Council chants the mantra of flood risk: “Some have commented that the risk from flooding is low and is limited simply to ‘wet feet’.” Most prominent is Judge Robin Baird who found “flooding in 2009/2010 was inconvenient and messy, but nothing more.”
Further:
• Flooding in 2009/2010 was entirely due to releases of water by BC Hydro which far exceeded its guidelines;
• The City has in the past dealt with such potential legal liabilities by simple waivers of liability.
Council cites ‘knee-deep or higher’ water in 2009/2010 — true on its face. But it is confined to sites removed/abandoned after the floods. There has since been no permanent residential occupation of these sites.
The Court concluded ‘flooding was inconvenient and messy, but nothing more.’ Ladies and gentlemen of Courtenay Council: Elvis has left the building!
Although flooding technically occurred in 2009 and 2010, a council with greater integrity and greater devotion to truth would have acknowledged floods occurred at the end of ’09 and beginning ’10; i.e., in one flood season and because of one-off special circumstances.
‘The property nearly flooded again in 2011.’ Who defines ‘nearly? The City was thoroughly thrashed in the Supreme Court of British Columbia when trying to make a case based on actual flooding in 2009/2010. Now council relies on ‘nearly?’
“We have attempted to resolve this situation outside the courts numerous times.” We challenge council to list and date the occasions on which they have made these numerous attempts.
Councillors accuse campsite owners Dali and Jin Lin of neglecting for three years to initiate applications. This is an outright lie. Council knows perfectly well why Maple Pool has been unable to submit proposals, and Council also knows the fault lies with the City’s repeated delays in providing data from its own engineering studies. The Court found there had been no delay on the part of the Lins.
Councillors are ‘disappointed’ at being ‘informed’ that no applications would be forthcoming. Neither the Lins nor their lawyers have provided any such notification.
Accusations of ignoring municipal regulations is a gross oversimplification.
Commitment to providing safe housing alternatives is marvellous, but it keeps no one from having to sleep on streets while awaiting the fruits of the City’s “commitment,” as compassionate government evolves over the centuries.
Residents are presently sheltered and fed; they are provided with medical, dental, optical and counseling services on a regular basis; councillors are “committed” to noble projects in the misty future, but have a dismal past record on such commitments. The City has no facilities whatsoever to house these residents, though it has expended huge sums on studies, consultants and websites.
Councillors claim to share the community’s concern over Maple Pool. Talk is cheap. With the exceptions of Mayor Jangula and Coun. Theos, not one member has made visited Maple Pool.

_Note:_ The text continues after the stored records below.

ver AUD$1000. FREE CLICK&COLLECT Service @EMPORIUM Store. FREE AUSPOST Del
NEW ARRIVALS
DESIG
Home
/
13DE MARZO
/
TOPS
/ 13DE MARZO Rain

Council cites its motion to allow the property owner and residents ‘reasonable time’ to arrange for alternative housing. This motion was ludicrous on several levels. It would constitute a legal absurdity. If the City wins this case, it would have complete discretion with respect to whether, when and to what degree it would enforce.
Most citizens oppose this lawsuit and want council to stop wasting tax dollars in pursuit of an objective to which the community is angrily opposed. But council’s conception of democracy does not extend to acknowledging the wishes of the electorate. They will have to defend that position in November.

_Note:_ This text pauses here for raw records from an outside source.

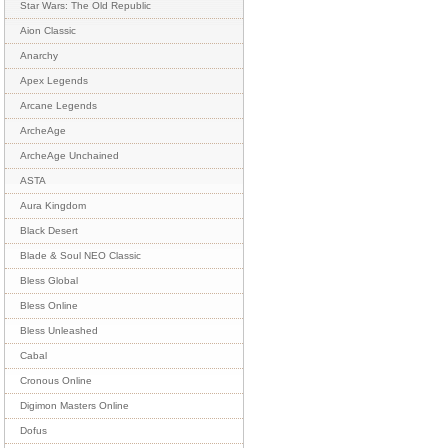
Star Wars: The Old Republic
Aion Classic
Anarchy
Apex Legends
Arcane Legends
ArcheAge
ArcheAge Unchained
ASTA
Aura Kingdom
Black Desert
Blade & Soul NEO Classic
Bless Global
Bless Online
Bless Unleashed
Cabal
Cronous Online
Digimon Masters Online
Dofus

We are told that in 2007 an Alberta campground was ordered shut down by a Calgary judge due to similar concerns, but the only connection is that both campgrounds are near a river. The Alberta campground was closed due to sewage and exposed electrical wiring. No such conditions exist at Maple Pool. Having lost badly in Supreme Court, the best council can now do is to cite irrelevant cases from other jurisdictions in an attempt to persuade the Courtenay community.